Io guardai l'infermiera con espressione patibolare, e risposi al posto suo "ma fa' 'pò che te pare, basta che te sbrighi che non ce la faccio più!". Rimase sopresa dalla risposa piccata Io e il Port, un rapporto conflittuale, si mise a testa basta e finì il lavoro. Comunque, mi devo complimentare con lei: ha fatto veramente uno schifo di lavoro, deve aver richiesto impegno fare una porcheria del genere! A distanza di 5 anni, sembra che la cicatrice risalga a tre mesi fa, brava! Tutto sommato, però, sono affezionata alle mie cicatrici: quella sul seno dovuta alla mediastinoscopia, quella sotto la clavicola data dal port e quelle piccine sul fianco dovute dalla toracoscopia. Alla fine mi piacciono. Certo, eviterei volentieri di sentirmi chiedere ogni due per tre se sono cardiopatica o ho avuto un incidente col motorino, ma si sa che la gente gli affari suoi non se li sa fare, quindi...

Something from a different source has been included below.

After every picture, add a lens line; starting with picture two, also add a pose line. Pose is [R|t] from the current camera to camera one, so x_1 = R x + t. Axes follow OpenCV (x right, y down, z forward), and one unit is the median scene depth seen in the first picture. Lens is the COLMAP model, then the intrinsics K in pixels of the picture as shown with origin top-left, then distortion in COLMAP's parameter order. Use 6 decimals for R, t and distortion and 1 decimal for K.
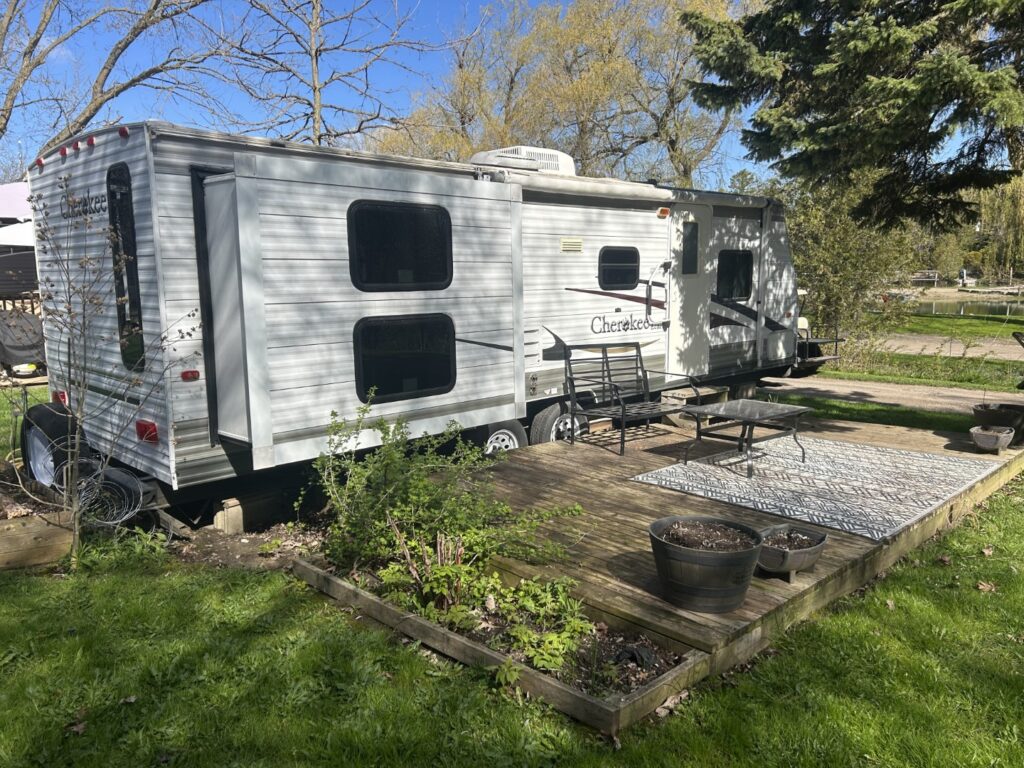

Per fortuna, però, la mia pigrizia anche nel caso del port mi ha impedito di scompormi più di tanto, e così il citofono divenne presto oggetto di scherzo.
Nipotonzolo Numero Uno era piuttosto schifato dal port. Non volevo farglielo vedere ma una volta accadde, punto e basta. Alla fine si vede, non è che sta messo chissà dove. E'sotto la clavicola e si vede con il 75% delle magliette.
Mi guarò e chiese "Zia, cos'è quello?!"
io mi resi conto che era parecchio impressionato e risposi "beh,è un bottone, non lo vedi?
e lui "e che ci fai con un bottone lì?!"
"Serve per farmi cantare. Tu lo spingi, e io canto una canzone."
BBBZZZZZZZZZ
"SONO LE TAGLIATELLE DI NONNA PINA..."
In breve, quello smise di essere un port: divenne una sorta di acquasantiera...
Una volta accadde una cosa clamorosa. Avevo tolto il port da poco ed ero al locale di mio padre. Una vecchina (solito prototipo della vecchia gufa che si riconsola nel vedere giovani in scarsa salute) fissò la mia cicatrice e disse:
"Signorina, cos'ha fatto lì? Ha problemi di cuore?!"
Dato che non avevo la minima intenzione di affrontare l'argomento in quel momento, specialmente in un luogo pubblico davanti ad altre 20 persone, risposi con la più spudorata dalle facce da cu..o: "No, ho fatto l'appendicite."
E già qui i clienti che conoscevano la mia storia sghignazzavano.
"Ah, anche mio nipote ha avuto l'appendicite, però a lui è venuta più giù.."
Io iniziai a tossire per nascondere le risate, ma un cliente si strozzò con il cappuccino.
Mi sta bene che una persona provi curiosità per una cicatrice, posso anche starci se mi chiede cosa sia, ma c'è un tempo e un luogo per fare certe domande, non trovate?!